Justice

Immigration clandestine : cinq passeurs africains arrêtés en Italie

| Par Jeune Afrique avec AFP
Mis à jour le 22 septembre 2015 à 14h56
Des migrants secourus dans les eaux de la Méditerranée, le 5 août 2015.

Des migrants secourus dans les eaux de la Méditerranée, le 5 août 2015. © AP/SIPA

Cinq passeurs présumés, rescapés du naufrage ayant fait plus de de 200 morts mercredi en Méditerranée, ont été arrêtés vendredi par la police italienne.

Deux Algériens, deux Libyens et un Tunisien, âgés de 21 à 24 ans, sont soupçonnés d’avoir été des passeurs du dernier naufrage meurtrier d’un bateau de pêche surchargé de migrants au large des côtes libyennes.

Ces cinq hommes, arrêtés vendredi 7 août, risquent des poursuites pour « homicides avec circonstances aggravantes » et « aide à l’immigration clandestine », a écrit la police de Palerme dans un communiqué. Ils sont soupçonnés d’avoir fait monter à bord quelque 650 personnes, des passagers qui avaient payé entre 1 200 et 1 800 dollars chacun pour leur passage en Europe.

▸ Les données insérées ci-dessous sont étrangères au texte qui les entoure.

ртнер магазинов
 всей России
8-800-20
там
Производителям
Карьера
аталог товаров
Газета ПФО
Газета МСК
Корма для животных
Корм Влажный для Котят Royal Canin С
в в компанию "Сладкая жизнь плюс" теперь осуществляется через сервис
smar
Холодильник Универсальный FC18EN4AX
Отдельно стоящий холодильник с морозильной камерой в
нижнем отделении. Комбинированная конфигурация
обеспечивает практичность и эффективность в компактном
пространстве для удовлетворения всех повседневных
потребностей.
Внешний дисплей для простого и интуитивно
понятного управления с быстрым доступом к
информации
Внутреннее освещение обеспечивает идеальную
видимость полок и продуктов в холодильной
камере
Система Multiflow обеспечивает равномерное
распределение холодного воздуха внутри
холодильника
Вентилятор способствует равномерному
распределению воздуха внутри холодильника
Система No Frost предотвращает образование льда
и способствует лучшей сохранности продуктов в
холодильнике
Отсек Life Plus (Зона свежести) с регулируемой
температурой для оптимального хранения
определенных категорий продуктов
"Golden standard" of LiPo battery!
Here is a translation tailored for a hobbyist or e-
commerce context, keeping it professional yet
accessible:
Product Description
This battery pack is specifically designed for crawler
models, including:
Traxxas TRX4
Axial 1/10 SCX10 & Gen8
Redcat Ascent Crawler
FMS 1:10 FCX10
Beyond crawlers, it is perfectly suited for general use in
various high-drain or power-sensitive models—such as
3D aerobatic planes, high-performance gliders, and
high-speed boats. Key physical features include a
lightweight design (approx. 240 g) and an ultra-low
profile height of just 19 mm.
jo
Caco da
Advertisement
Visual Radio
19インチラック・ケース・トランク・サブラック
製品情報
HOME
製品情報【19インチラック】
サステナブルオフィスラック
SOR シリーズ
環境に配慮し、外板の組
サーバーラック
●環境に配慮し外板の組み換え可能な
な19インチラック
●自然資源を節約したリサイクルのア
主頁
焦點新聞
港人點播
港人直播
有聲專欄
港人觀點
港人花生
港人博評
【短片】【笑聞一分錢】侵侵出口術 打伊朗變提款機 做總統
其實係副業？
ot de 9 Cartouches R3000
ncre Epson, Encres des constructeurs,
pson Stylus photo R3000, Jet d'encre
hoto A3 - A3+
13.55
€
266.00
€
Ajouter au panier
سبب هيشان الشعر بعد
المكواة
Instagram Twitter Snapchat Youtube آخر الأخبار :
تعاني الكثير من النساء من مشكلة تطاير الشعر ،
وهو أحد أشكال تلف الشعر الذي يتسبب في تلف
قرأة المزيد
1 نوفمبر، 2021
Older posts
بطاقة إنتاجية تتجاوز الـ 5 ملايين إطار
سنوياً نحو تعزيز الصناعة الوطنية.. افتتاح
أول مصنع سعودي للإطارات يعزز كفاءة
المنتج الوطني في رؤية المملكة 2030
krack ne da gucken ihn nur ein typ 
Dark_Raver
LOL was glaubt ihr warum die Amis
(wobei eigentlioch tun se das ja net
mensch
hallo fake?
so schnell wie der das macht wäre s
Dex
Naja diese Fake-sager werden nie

Des rôles précis à bord du bateau

Selon les témoignages des survivants arrivés jeudi en Sicile, l’un des présumés passeurs arrêtés était le capitaine du bateau qui a chaviré alors que les autres se chargeaient de garder les passagers immobiles dans l’embarcation, utilisant parfois la violence.

Sur les bateaux de migrants surchargés, les tensions sont fréquentes entre les passagers du pont et ceux de la soute, qui ont payé moins cher. Ces derniers cherchent toujours à gagner le pont pour avoir un peu d’air, échapper aux émanations de carburant et à l’eau qui s’infiltre. Cependant, un tel mouvement peut faire chavirer l’embarcation.

Mercredi matin, le bateau a rapidement pris l’eau, au point de noyer le moteur. À l’arrivée des secours plusieurs heures plus tard, un mouvement de foule a fait chavirer le bateau, qui a rapidement coulé. Une opération de sauvetage a permis de sauver près de 400 survivants. Quelque 26 corps ont été repêchés tandis que 200 autres passagers sont portés disparus.

Depuis le début de 2015, plus de 2000 personnes ont péri dans les eaux de la Méditerranée, principalement entre l’Afrique du Nord et l’Italie.